Reading /proc for fun and profit
/proc is the part of Linux I keep going back to. Every kernel
release adds another file and almost nothing gets removed. A few
files I open regularly:
/proc/<pid>/status — the human-readable summary. VmRSS is
your actual memory usage, VmSwap is what got paged out (if you
have swap), and voluntary_ctxt_switches vs nonvoluntary_ctxt_switches
tells you whether the process is yielding or being preempted.

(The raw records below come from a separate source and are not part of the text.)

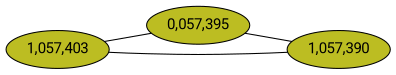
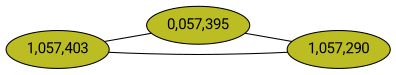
  graph {
    fontname=Roboto
    rankdir=LR
    node [fillcolor="#bcbd22" fontcolor="#000000" fontname=Roboto style=filled]
    edge [fontname=Roboto]
    n1 [label="0,057,395"]
    "1,057,403"
-   "1,057,390"
+   "1,057,390" [label="1,057,290"]
    n1 -- "1,057,390"
    "1,057,403" -- n1
    "1,057,403" -- "1,057,390"
  }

/proc/<pid>/io — read/write bytes broken down. read_bytes and
write_bytes are the ones that hit the block device. rchar and
wchar include reads served from page cache, which is usually less
interesting unless you’re looking for “why is this process
generating so much page-cache churn?”
/proc/<pid>/maps — every memory mapping. Combine with
/proc/<pid>/smaps (more detail, slower) when you need
per-segment RSS.
/proc/diskstats — columns 4 (sectors_read), 8 (sectors_written),
and 11 (time_in_progress_ms) at a 5-second interval give you a
reasonable proxy for “is this disk saturated.” iostat -x 5 is
mostly a presentation layer over this file.
/proc/net/sockstat — TCP/UDP/raw socket counts. If inuse
keeps growing while alloc keeps growing too, you’ve got a
socket leak somewhere.
Trick I use: watch -n 1 cat /proc/<pid>/status next to htop
gives you a clearer picture than either one alone.